Abstract:
Objectives: Due to its strong flexibility, low cost, and continuous availability, dockless shared bicycles have become the primary form of bike-sharing services in China. However, the excessive flexibility of dockless shared bicycles often leads to a supplydemand imbalance, manifested by scarcity within specific temporal and spatial domains, where bikes cannot be found or accumulate without being used. Accurately and precisely detecting the spatial and temporal extent, as well as the degree of imbalance in the origin-destination (OD) distribution of shared bicycle trips is a crucial issue for understanding the reliable cognition of bike supply and demand relationships, scientifically dispatching bike resources, and developing green and sustainable public transportation. Currently, most studies use predefined grids to divide spatial units and then construct metrics to measure the degree of OD imbalance, setting imbalance thresholds to extract source and sink regions. The method of manually predefining rigid spatial units and setting imbalance thresholds tends to underestimate the spatial and temporal extent of sources and sinks and the degree of imbalance. Additionally, there is a lack of coupled analysis of the temporal and spatial evolution of travel source and sink areas.
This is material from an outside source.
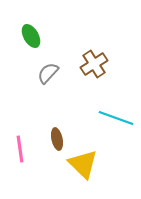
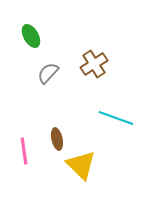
pink line: moved 4 px right, 2 px down
yellow triangle: moved 2 px left, 1 px down
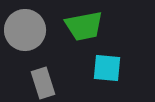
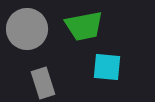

Methods: To this end, this paper proposes a bivariate clustering method based on spatiotemporal density to adaptively extract trip sources and sinks. Firstly, spatial kernel density estimation and information entropy theory are introduced to adaptively extract OD core points from the perspective of density significance test. Secondly, a bivariate distribution imbalance statistical method is constructed to identify source and sink core points of shared bike trips, and density-based clustering extension strategies are implemented for fine-grained identification of source-sink spatial regions. Finally, based on the detected source-sink spatial regions, OD point event intensity and imbalance significance tests are designed based on OD point temporal density distribution and event type probability distribution, to identify the sources and sink time periods of shared bike trips.
Results: Experimental results using dockless shared bicycle trajectory data in Xiamen Island reveal that within the morning peak hours, this method identified 11,351 source areas and 9,453 sink areas. The number of sources and sinks can reach up to nearly 2,000 per hour. The imbalance index for source areas is concentrated in the range 0.5, 1, while for sink areas, it is concentrated in the range -1, -0.5. This demonstrates that the proposed method can accurately and reliably extract spatial regions, durations, and degrees of imbalance that characterize the distribution imbalance of vehicle borrowing and returning.
Conclusions: In order to overcome the problems that the spatial detection results of shared bicycle travel source and sink are heavily dependent on the rigid pre-division of spatio-temporal units, the predefined threshold of algorithm parameters and source and sink indicators, and the lack of spatio-temporal coupling mining analysis of source and sink, this paper proposes an adaptive spatial detection algorithm for traffic travel source and sink based on binary variable density clustering. A case study was carried out in the actual data of shared bicycles in Xiamen.